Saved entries
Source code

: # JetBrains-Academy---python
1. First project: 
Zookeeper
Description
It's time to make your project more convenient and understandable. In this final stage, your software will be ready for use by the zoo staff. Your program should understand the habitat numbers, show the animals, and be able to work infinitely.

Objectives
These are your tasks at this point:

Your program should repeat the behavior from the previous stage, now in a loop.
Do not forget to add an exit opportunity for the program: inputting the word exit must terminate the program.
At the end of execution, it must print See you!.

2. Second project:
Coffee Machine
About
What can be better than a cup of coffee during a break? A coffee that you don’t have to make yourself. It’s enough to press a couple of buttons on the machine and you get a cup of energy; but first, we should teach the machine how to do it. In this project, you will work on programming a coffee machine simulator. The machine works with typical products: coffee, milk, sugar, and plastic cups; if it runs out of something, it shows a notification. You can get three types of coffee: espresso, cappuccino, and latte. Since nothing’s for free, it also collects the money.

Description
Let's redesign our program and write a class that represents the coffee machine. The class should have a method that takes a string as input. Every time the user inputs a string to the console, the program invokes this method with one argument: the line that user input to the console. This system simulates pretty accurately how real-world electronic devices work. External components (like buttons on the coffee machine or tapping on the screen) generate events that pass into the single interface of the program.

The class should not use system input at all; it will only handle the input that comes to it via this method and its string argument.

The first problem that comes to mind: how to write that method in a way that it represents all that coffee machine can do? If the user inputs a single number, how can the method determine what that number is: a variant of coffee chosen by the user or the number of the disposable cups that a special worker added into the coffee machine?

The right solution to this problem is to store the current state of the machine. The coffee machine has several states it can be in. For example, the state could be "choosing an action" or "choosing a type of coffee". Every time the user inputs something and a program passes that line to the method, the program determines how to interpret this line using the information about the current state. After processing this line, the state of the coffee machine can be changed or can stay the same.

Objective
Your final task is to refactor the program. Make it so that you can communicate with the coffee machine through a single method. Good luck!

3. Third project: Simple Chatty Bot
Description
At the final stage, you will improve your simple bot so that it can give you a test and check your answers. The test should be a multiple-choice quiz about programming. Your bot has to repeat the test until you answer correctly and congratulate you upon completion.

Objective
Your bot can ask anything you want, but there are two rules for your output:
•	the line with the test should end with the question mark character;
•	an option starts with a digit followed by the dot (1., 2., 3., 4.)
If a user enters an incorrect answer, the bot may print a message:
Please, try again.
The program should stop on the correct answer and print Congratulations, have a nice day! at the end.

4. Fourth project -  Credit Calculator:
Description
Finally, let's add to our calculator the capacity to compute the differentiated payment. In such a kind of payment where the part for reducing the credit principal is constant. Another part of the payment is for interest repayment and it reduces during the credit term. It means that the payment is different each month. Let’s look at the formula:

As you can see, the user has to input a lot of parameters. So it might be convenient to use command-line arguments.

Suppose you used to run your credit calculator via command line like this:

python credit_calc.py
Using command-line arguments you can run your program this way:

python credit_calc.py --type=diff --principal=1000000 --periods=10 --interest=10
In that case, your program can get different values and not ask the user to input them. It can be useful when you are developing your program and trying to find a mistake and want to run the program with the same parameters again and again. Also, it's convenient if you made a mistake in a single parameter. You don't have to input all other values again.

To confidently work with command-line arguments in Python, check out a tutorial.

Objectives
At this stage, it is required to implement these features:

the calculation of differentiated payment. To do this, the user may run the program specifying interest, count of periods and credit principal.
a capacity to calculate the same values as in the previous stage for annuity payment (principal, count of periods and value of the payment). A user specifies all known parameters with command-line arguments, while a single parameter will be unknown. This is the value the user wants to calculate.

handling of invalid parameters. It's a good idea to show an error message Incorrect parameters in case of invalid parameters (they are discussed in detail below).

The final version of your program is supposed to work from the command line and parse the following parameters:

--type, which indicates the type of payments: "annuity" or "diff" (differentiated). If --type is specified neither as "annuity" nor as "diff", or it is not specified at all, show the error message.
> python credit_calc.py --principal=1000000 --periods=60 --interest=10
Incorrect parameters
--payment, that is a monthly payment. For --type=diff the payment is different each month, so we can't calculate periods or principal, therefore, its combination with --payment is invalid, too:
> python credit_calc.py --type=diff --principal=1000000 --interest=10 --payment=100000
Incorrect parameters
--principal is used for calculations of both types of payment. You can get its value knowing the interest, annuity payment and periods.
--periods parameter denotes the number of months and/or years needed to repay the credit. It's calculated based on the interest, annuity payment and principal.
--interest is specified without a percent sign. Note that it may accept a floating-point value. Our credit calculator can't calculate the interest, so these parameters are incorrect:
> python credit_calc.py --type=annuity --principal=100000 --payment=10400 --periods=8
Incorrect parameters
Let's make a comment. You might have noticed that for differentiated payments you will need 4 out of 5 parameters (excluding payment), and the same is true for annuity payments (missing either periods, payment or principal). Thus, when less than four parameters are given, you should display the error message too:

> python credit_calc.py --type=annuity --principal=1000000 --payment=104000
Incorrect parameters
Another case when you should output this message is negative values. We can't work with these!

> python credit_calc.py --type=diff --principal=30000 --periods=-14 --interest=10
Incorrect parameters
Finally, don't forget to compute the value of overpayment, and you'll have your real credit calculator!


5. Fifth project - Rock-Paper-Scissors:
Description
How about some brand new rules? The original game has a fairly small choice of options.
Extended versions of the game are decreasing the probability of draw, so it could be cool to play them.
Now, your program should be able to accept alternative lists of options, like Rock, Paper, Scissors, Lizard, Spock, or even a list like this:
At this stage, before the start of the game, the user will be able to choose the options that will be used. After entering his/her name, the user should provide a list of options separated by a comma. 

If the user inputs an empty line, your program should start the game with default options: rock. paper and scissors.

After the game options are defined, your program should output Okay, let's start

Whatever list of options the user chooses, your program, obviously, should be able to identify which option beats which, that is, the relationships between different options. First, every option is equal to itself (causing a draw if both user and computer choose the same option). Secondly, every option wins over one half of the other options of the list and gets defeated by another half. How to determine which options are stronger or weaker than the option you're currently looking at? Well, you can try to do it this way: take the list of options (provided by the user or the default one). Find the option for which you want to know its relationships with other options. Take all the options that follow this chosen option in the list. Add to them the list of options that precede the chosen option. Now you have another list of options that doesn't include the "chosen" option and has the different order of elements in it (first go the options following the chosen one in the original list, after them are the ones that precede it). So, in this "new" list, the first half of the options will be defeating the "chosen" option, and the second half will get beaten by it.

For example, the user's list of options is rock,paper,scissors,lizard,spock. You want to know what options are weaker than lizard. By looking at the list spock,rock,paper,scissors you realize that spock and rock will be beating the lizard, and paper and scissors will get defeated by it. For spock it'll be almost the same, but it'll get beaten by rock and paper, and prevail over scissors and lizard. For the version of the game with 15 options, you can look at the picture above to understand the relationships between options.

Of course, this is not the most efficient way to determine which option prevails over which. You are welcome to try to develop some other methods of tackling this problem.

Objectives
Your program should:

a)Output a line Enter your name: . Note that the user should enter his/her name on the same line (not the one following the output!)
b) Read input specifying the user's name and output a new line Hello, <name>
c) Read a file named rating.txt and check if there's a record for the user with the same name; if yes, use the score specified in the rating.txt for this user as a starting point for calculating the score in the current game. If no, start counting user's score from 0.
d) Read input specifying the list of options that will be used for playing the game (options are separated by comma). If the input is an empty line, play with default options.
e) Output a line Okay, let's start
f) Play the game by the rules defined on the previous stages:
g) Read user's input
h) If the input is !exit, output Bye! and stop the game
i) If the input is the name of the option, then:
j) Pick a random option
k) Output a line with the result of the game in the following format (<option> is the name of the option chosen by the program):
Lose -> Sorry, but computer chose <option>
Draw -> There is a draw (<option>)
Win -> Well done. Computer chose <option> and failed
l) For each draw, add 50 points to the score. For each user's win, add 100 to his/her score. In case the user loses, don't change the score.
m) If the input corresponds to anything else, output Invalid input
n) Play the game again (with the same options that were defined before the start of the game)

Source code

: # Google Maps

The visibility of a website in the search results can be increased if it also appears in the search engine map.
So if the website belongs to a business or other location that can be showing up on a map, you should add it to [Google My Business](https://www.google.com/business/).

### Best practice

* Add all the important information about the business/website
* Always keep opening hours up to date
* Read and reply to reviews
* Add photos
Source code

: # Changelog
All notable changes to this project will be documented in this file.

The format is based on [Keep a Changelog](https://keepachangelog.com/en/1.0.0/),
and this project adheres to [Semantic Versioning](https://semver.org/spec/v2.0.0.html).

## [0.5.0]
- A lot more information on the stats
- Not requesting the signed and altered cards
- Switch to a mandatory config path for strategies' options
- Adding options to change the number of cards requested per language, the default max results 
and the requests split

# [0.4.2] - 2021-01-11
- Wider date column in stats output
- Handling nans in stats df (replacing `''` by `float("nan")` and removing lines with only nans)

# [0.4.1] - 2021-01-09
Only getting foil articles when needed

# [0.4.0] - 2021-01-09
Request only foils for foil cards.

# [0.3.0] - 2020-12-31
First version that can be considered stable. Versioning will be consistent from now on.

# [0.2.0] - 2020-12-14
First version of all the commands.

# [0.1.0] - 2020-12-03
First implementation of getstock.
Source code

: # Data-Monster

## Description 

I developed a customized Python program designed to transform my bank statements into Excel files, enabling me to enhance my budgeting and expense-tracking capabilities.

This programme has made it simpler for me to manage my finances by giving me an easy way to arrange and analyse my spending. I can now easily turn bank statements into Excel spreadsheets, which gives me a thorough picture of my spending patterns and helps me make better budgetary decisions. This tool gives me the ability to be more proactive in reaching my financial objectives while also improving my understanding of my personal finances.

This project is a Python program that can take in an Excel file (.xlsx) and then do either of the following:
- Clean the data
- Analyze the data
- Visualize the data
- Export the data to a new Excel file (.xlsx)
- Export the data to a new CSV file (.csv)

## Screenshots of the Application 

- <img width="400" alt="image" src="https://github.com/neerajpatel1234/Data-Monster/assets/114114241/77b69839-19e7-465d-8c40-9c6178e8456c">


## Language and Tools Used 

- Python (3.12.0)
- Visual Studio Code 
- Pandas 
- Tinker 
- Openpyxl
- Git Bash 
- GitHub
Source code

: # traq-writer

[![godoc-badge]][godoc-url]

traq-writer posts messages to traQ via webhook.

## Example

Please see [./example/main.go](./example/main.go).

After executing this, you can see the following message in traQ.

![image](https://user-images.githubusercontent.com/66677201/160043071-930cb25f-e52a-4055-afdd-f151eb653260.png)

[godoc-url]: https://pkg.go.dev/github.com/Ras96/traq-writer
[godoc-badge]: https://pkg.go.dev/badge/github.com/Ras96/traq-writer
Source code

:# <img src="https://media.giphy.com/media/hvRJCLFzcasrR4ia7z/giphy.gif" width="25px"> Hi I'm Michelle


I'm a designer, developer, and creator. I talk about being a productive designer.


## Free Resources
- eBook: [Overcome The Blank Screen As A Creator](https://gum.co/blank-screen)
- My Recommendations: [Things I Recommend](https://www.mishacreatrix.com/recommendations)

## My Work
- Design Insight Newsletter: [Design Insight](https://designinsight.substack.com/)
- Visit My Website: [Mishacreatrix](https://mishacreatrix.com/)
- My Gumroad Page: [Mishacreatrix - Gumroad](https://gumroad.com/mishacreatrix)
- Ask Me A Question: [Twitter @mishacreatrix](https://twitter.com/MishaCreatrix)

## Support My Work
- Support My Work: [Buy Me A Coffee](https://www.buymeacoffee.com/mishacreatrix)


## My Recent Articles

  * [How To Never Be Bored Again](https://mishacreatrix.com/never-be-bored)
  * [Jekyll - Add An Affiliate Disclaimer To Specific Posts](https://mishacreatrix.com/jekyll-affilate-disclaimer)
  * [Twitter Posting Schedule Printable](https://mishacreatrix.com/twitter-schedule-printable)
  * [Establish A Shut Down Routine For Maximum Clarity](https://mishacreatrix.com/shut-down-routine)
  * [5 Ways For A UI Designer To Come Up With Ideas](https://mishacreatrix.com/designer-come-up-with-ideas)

:: What you will do ::
In the records above, locate each line with the word "comes". Copy all such lines.

:: Written solution ::
The class should not use system input at all; it will only handle the input that comes to it via this method and its string argument.
The first problem that comes to mind: how to write that method in a way that it represents all that coffee machine can do? If the user inputs a single number, how can the method determine what that number is: a variant of coffee chosen by the user or the number of the disposable cups that a special worker added into the coffee machine?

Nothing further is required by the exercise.